Post  CausticSymmetry on Wed Apr 28, 2010 12:14 am

Neptune Krill Oil™ Part I: Omega-3s Join Forces with Phospholipids to Support Healthy Cholesterol and Blood Sugar Levels

Omega-3 fatty acids are some of the most researched nutrients and are acclaimed for their heart-healthy properties. One of the best sources of omega-3s is an often overlooked, powerful source of these fatty acids known as Neptune Krill Oil™. Derived from Antarctic Krill, a shrimp-like creature inhabiting cold waters of the ocean, Neptune Krill Oil has demonstrated the ability to protect the heart, lower cholesterol, act as an anti-inflammatory, alleviate premenstrual syndrome, improve skin health, and increase well-being. In a three-part series, I will explore these effects of Neptune Krill Oil as well as explain its unique properties.

Phospholipids

The Antarctic krill is an especially hardy inhabitant of the ocean, able to withstand Earth's coldest waters. The Antarctic krill is a rich source of the long-chain omega-3 fatty acids EPA and DHA. However, unlike fish oil, Neptune Krill Oil also contains an abundance of phospholipids that are linked to EPA and DHA. Phospholipids have earned the nickname "Life's Building Blocks" because they are integral to the manufacture of cell membranes. Phospholipids work synergistically with omega-3 fatty acids and antioxidants within the cell membrane to assist in a variety of processes essential to life. Much of the omega-3 fatty acids EPA and DHA found in Neptune Krill Oil are structurally intermingled with phospholipid molecules in the form of phospholipids. This mimics the way these nutrients occur naturally in cell membranes. By weight, Neptune Krill Oil is comprised of at least 30 percent EPA and DHA and 40 percent phospholipids, mostly in the form of phosphatidylcholine. The EPA and DHA in fish oil, on the other hand, are in the form of triglycerides.

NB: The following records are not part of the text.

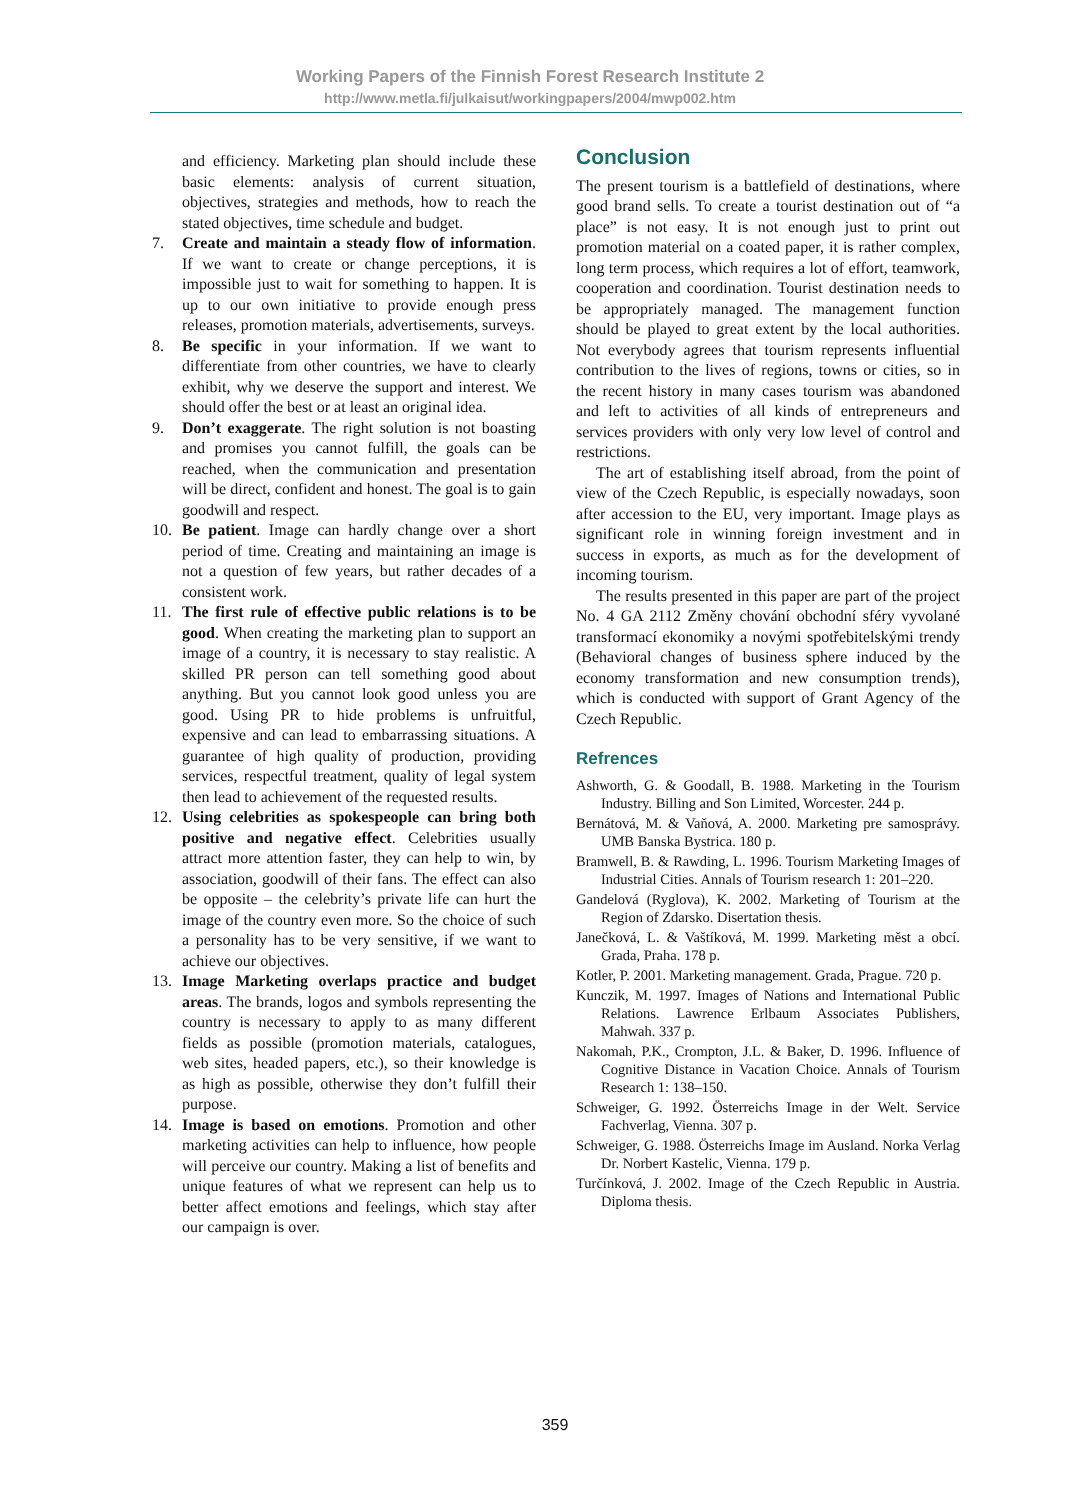Working Papers of the Finnish Forest Research Institute 2
http://www.metla.fi/julkaisut/workingpapers/2004/mwp002.htm
and efficiency. Marketing plan should include these basic elements: analysis of current situation, objectives, strategies and methods, how to reach the stated objectives, time schedule and budget.
7. Create and maintain a steady flow of information. If we want to create or change perceptions, it is impossible just to wait for something to happen. It is up to our own initiative to provide enough press releases, promotion materials, advertisements, surveys.
8. Be specific in your information. If we want to differentiate from other countries, we have to clearly exhibit, why we deserve the support and interest. We should offer the best or at least an original idea.
9. Don’t exaggerate. The right solution is not boasting and promises you cannot fulfill, the goals can be reached, when the communication and presentation will be direct, confident and honest. The goal is to gain goodwill and respect.
10. Be patient. Image can hardly change over a short period of time. Creating and maintaining an image is not a question of few years, but rather decades of a consistent work.
11. The first rule of effective public relations is to be good. When creating the marketing plan to support an image of a country, it is necessary to stay realistic. A skilled PR person can tell something good about anything. But you cannot look good unless you are good. Using PR to hide problems is unfruitful, expensive and can lead to embarrassing situations. A guarantee of high quality of production, providing services, respectful treatment, quality of legal system then lead to achievement of the requested results.
12. Using celebrities as spokespeople can bring both positive and negative effect. Celebrities usually attract more attention faster, they can help to win, by association, goodwill of their fans. The effect can also be opposite – the celebrity’s private life can hurt the image of the country even more. So the choice of such a personality has to be very sensitive, if we want to achieve our objectives.
13. Image Marketing overlaps practice and budget areas. The brands, logos and symbols representing the country is necessary to apply to as many different fields as possible (promotion materials, catalogues, web sites, headed papers, etc.), so their knowledge is as high as possible, otherwise they don’t fulfill their purpose.
14. Image is based on emotions. Promotion and other marketing activities can help to influence, how people will perceive our country. Making a list of benefits and unique features of what we represent can help us to better affect emotions and feelings, which stay after our campaign is over.
Conclusion
The present tourism is a battlefield of destinations, where good brand sells. To create a tourist destination out of “a place” is not easy. It is not enough just to print out promotion material on a coated paper, it is rather complex, long term process, which requires a lot of effort, teamwork, cooperation and coordination. Tourist destination needs to be appropriately managed. The management function should be played to great extent by the local authorities. Not everybody agrees that tourism represents influential contribution to the lives of regions, towns or cities, so in the recent history in many cases tourism was abandoned and left to activities of all kinds of entrepreneurs and services providers with only very low level of control and restrictions.
The art of establishing itself abroad, from the point of view of the Czech Republic, is especially nowadays, soon after accession to the EU, very important. Image plays as significant role in winning foreign investment and in success in exports, as much as for the development of incoming tourism.
The results presented in this paper are part of the project No. 4 GA 2112 Změny chování obchodní sféry vyvolané transformací ekonomiky a novými spotřebitelskými trendy (Behavioral changes of business sphere induced by the economy transformation and new consumption trends), which is conducted with support of Grant Agency of the Czech Republic.
Refrences
Ashworth, G. & Goodall, B. 1988. Marketing in the Tourism Industry. Billing and Son Limited, Worcester. 244 p.
Bernátová, M. & Vaňová, A. 2000. Marketing pre samosprávy. UMB Banska Bystrica. 180 p.
Bramwell, B. & Rawding, L. 1996. Tourism Marketing Images of Industrial Cities. Annals of Tourism research 1: 201–220.
Gandelová (Ryglova), K. 2002. Marketing of Tourism at the Region of Zdarsko. Disertation thesis.
Janečková, L. & Vaštíková, M. 1999. Marketing měst a obcí. Grada, Praha. 178 p.
Kotler, P. 2001. Marketing management. Grada, Prague. 720 p.
Kunczik, M. 1997. Images of Nations and International Public Relations. Lawrence Erlbaum Associates Publishers, Mahwah. 337 p.
Nakomah, P.K., Crompton, J.L. & Baker, D. 1996. Influence of Cognitive Distance in Vacation Choice. Annals of Tourism Research 1: 138–150.
Schweiger, G. 1992. Österreichs Image in der Welt. Service Fachverlag, Vienna. 307 p.
Schweiger, G. 1988. Österreichs Image im Ausland. Norka Verlag Dr. Norbert Kastelic, Vienna. 179 p.
Turčínková, J. 2002. Image of the Czech Republic in Austria. Diploma thesis.
359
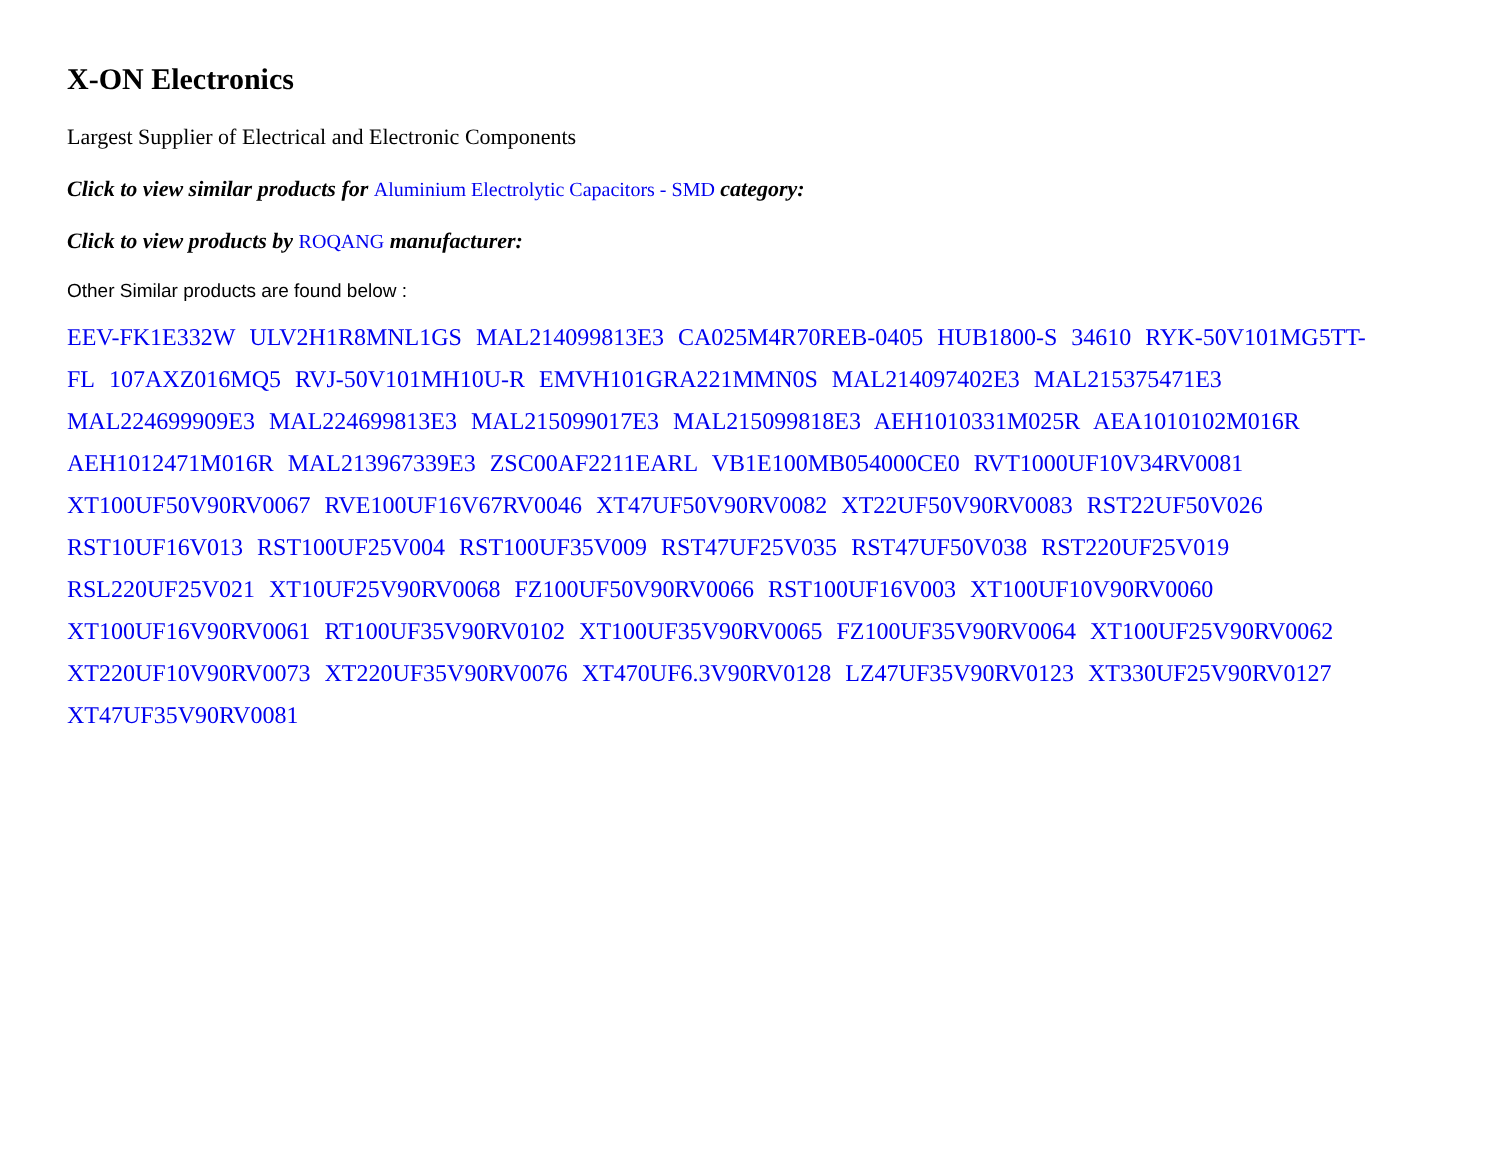X-ON Electronics
Largest Supplier of Electrical and Electronic Components
Click to view similar products for Aluminium Electrolytic Capacitors - SMD category:
Click to view products by ROQANG manufacturer:
Other Similar products are found below :
EEV-FK1E332W ULV2H1R8MNL1GS MAL214099813E3 CA025M4R70REB-0405 HUB1800-S 34610 RYK-50V101MG5TT-FL 107AXZ016MQ5 RVJ-50V101MH10U-R EMVH101GRA221MMN0S MAL214097402E3 MAL215375471E3 MAL224699909E3 MAL224699813E3 MAL215099017E3 MAL215099818E3 AEH1010331M025R AEA1010102M016R AEH1012471M016R MAL213967339E3 ZSC00AF2211EARL VB1E100MB054000CE0 RVT1000UF10V34RV0081 XT100UF50V90RV0067 RVE100UF16V67RV0046 XT47UF50V90RV0082 XT22UF50V90RV0083 RST22UF50V026 RST10UF16V013 RST100UF25V004 RST100UF35V009 RST47UF25V035 RST47UF50V038 RST220UF25V019 RSL220UF25V021 XT10UF25V90RV0068 FZ100UF50V90RV0066 RST100UF16V003 XT100UF10V90RV0060 XT100UF16V90RV0061 RT100UF35V90RV0102 XT100UF35V90RV0065 FZ100UF35V90RV0064 XT100UF25V90RV0062 XT220UF10V90RV0073 XT220UF35V90RV0076 XT470UF6.3V90RV0128 LZ47UF35V90RV0123 XT330UF25V90RV0127 XT47UF35V90RV0081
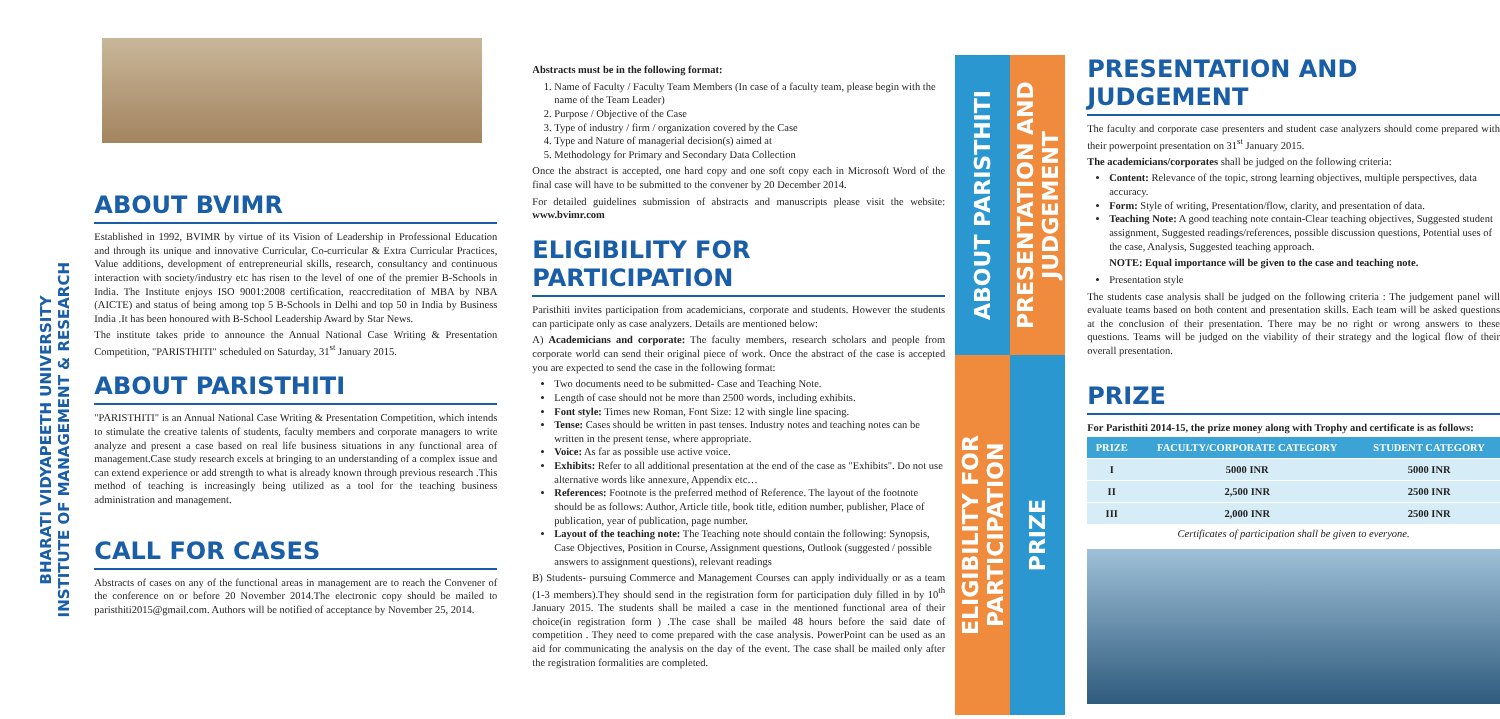BHARATI VIDYAPEETH UNIVERSITY
INSTITUTE OF MANAGEMENT & RESEARCH
ABOUT BVIMR
Established in 1992, BVIMR by virtue of its Vision of Leadership in Professional Education and through its unique and innovative Curricular, Co-curricular & Extra Curricular Practices, Value additions, development of entrepreneurial skills, research, consultancy and continuous interaction with society/industry etc has risen to the level of one of the premier B-Schools in India. The Institute enjoys ISO 9001:2008 certification, reaccreditation of MBA by NBA (AICTE) and status of being among top 5 B-Schools in Delhi and top 50 in India by Business India .It has been honoured with B-School Leadership Award by Star News.
The institute takes pride to announce the Annual National Case Writing & Presentation Competition, "PARISTHITI" scheduled on Saturday, 31<sup>st</sup> January 2015.
ABOUT PARISTHITI
"PARISTHITI" is an Annual National Case Writing & Presentation Competition, which intends to stimulate the creative talents of students, faculty members and corporate managers to write analyze and present a case based on real life business situations in any functional area of management.Case study research excels at bringing to an understanding of a complex issue and can extend experience or add strength to what is already known through previous research .This method of teaching is increasingly being utilized as a tool for the teaching business administration and management.
CALL FOR CASES
Abstracts of cases on any of the functional areas in management are to reach the Convener of the conference on or before 20 November 2014.The electronic copy should be mailed to paristhiti2015@gmail.com. Authors will be notified of acceptance by November 25, 2014.
Abstracts must be in the following format:
1. Name of Faculty / Faculty Team Members (In case of a faculty team, please begin with the name of the Team Leader)
2. Purpose / Objective of the Case
3. Type of industry / firm / organization covered by the Case
4. Type and Nature of managerial decision(s) aimed at
5. Methodology for Primary and Secondary Data Collection
Once the abstract is accepted, one hard copy and one soft copy each in Microsoft Word of the final case will have to be submitted to the convener by 20 December 2014.
For detailed guidelines submission of abstracts and manuscripts please visit the website: www.bvimr.com
ELIGIBILITY FOR PARTICIPATION
Paristhiti invites participation from academicians, corporate and students. However the students can participate only as case analyzers. Details are mentioned below:
A) Academicians and corporate: The faculty members, research scholars and people from corporate world can send their original piece of work. Once the abstract of the case is accepted you are expected to send the case in the following format:
Two documents need to be submitted- Case and Teaching Note.
Length of case should not be more than 2500 words, including exhibits.
Font style: Times new Roman, Font Size: 12 with single line spacing.
Tense: Cases should be written in past tenses. Industry notes and teaching notes can be written in the present tense, where appropriate.
Voice: As far as possible use active voice.
Exhibits: Refer to all additional presentation at the end of the case as "Exhibits". Do not use alternative words like annexure, Appendix etc…
References: Footnote is the preferred method of Reference. The layout of the footnote should be as follows: Author, Article title, book title, edition number, publisher, Place of publication, year of publication, page number.
Layout of the teaching note: The Teaching note should contain the following: Synopsis, Case Objectives, Position in Course, Assignment questions, Outlook (suggested / possible answers to assignment questions), relevant readings
B) Students- pursuing Commerce and Management Courses can apply individually or as a team (1-3 members).They should send in the registration form for participation duly filled in by 10<sup>th</sup> January 2015. The students shall be mailed a case in the mentioned functional area of their choice(in registration form ) .The case shall be mailed 48 hours before the said date of competition . They need to come prepared with the case analysis. PowerPoint can be used as an aid for communicating the analysis on the day of the event. The case shall be mailed only after the registration formalities are completed.
ABOUT PARISTHITI
PRESENTATION AND JUDGEMENT
ELIGIBILITY FOR PARTICIPATION
PRIZE
PRESENTATION AND JUDGEMENT
The faculty and corporate case presenters and student case analyzers should come prepared with their powerpoint presentation on 31<sup>st</sup> January 2015.
The academicians/corporates shall be judged on the following criteria:
Content: Relevance of the topic, strong learning objectives, multiple perspectives, data accuracy.
Form: Style of writing, Presentation/flow, clarity, and presentation of data.
Teaching Note: A good teaching note contain-Clear teaching objectives, Suggested student assignment, Suggested readings/references, possible discussion questions, Potential uses of the case, Analysis, Suggested teaching approach.
NOTE: Equal importance will be given to the case and teaching note.
Presentation style
The students case analysis shall be judged on the following criteria : The judgement panel will evaluate teams based on both content and presentation skills. Each team will be asked questions at the conclusion of their presentation. There may be no right or wrong answers to these questions. Teams will be judged on the viability of their strategy and the logical flow of their overall presentation.
PRIZE
For Paristhiti 2014-15, the prize money along with Trophy and certificate is as follows:
| PRIZE | FACULTY/CORPORATE CATEGORY | STUDENT CATEGORY |
| --- | --- | --- |
| I | 5000 INR | 5000 INR |
| II | 2,500 INR | 2500 INR |
| III | 2,000 INR | 2500 INR |
Certificates of participation shall be given to everyone.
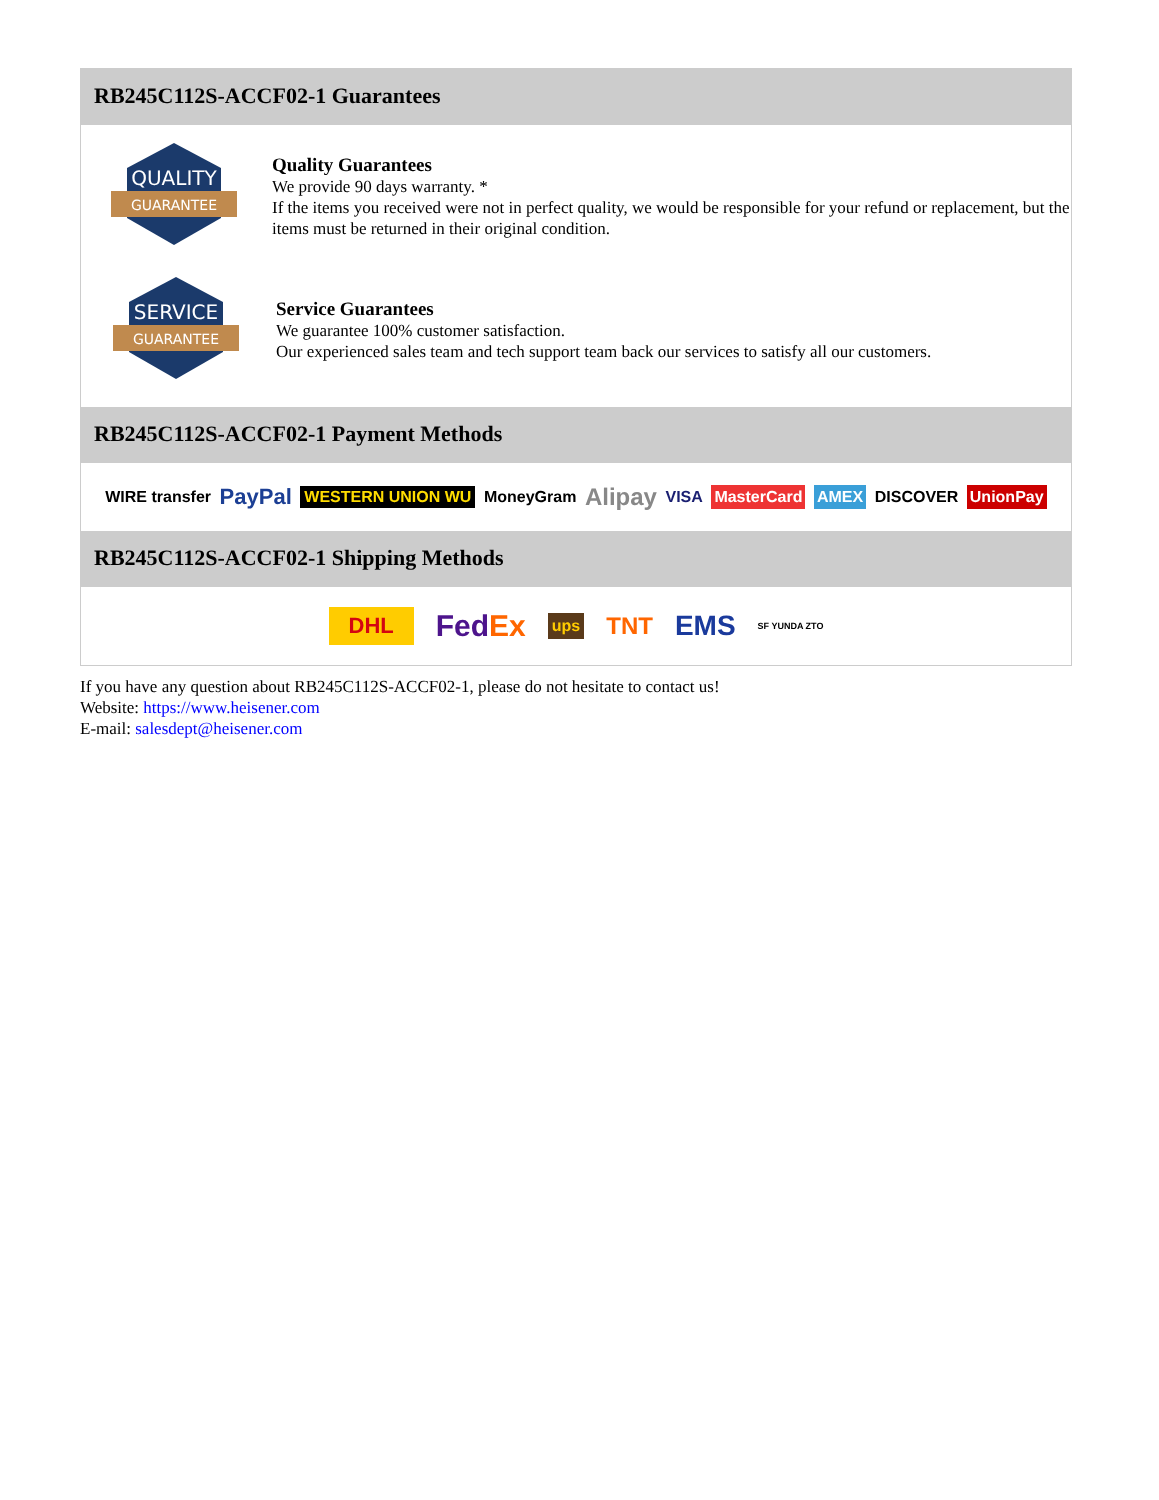RB245C112S-ACCF02-1 Guarantees
QUALITY
GUARANTEE
Quality Guarantees
We provide 90 days warranty. *
If the items you received were not in perfect quality, we would be responsible for your refund or replacement, but the items must be returned in their original condition.
SERVICE
GUARANTEE
Service Guarantees
We guarantee 100% customer satisfaction.
Our experienced sales team and tech support team back our services to satisfy all our customers.
RB245C112S-ACCF02-1 Payment Methods
WIRE transfer PayPal WESTERN UNION WU MoneyGram Alipay VISA MasterCard AMEX DISCOVER UnionPay
RB245C112S-ACCF02-1 Shipping Methods
DHL FedEx ups TNT EMS SF YUNDA ZTO
If you have any question about RB245C112S-ACCF02-1, please do not hesitate to contact us!
Website: https://www.heisener.com
E-mail: salesdept@heisener.com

Werner et al. demonstrated essential fatty acids in the form of phospholipids were superior to essential fatty acids in the form of triglycerides for significantly decreasing the saturated fatty acid ratios of liver triglycerides.1

Powerful Antioxidant

Neptune Krill Oil also contains high levels of an antioxidant carotenoid called astaxanthin.2 A red-orange pigment found in aquatic animals, astaxanthin is closely related to better-known carotenoids such as beta-carotene and lutein. Studies suggest that astaxanthin can be as or more effective as an antioxidant than vitamin E.3-4 Like other carotenoids, astaxanthin cannot be synthesized by animals and it therefore must be provided in the diet. Certain marine species, however, such as shrimp, have a limited capacity to convert closely related dietary carotenoids into astaxanthin. The presence of this antioxidant carotenoid in Neptune Krill Oil combines with other antioxidants in the oil (vitamins E and A and a bioflavonoid) to create a natural protection against oxidation of the oil—a property that doesn't exist in ordinary fish oil. This stops the fatty acids from becoming rancid, making the oil stable for a long time, as well as protecting the body against free radical attacks.
Astaxanthin is a highly efficient antioxidant that can quench free radicals known as singlet oxygen and hydroxyl radicals produced as by products of cellular energy production. Astaxanthin protects cell membrane phospholipids against the free radical damage known as peroxidation.4 In measuring the Oxygen Radical Absorbance Capacity (ORAC) of Neptune Krill Oil, researchers found that NKO was 48 times more effective than fish oil and 34 times more effective than coenzyme Q10. ORAC is a measurement of a compound's ability to block free radicals.
Healthy Cholesterol Levels

One of Neptune Krill Oil's most promising actions is its dual ability to improve lipid levels. Research is emerging that Neptune Krill Oil may be even more effective at improving cholesterol than fish oil.
Recently, researchers undertook a 12-week, double-blind, randomized study to compare the effects of Neptune Krill Oil, high EPA/DHA fish oil and a placebo.5 Study participants included subjects 25 – 75 years old diagnosed for at least 6 months with mildly high to very high blood cholesterol (193.9-347.9 mg/dL) and triglycerides (203.8-354.4 mg/dL). The researchers divided the 120 subjects into four groups. The first group received 2 to 3 grams Neptune Krill Oil once per day, with the dosage determined by body weight. Another group received 1 to 1.5 grams of Neptune Krill Oil once per day, depending on body weight, during the study and then a maintenance dose of 500 mg per day for 90 days during follow up. A third group received 3 grams per day of fish oil containing 180 mg EPA and 120 mg DHA per gram. A fourth group received a placebo.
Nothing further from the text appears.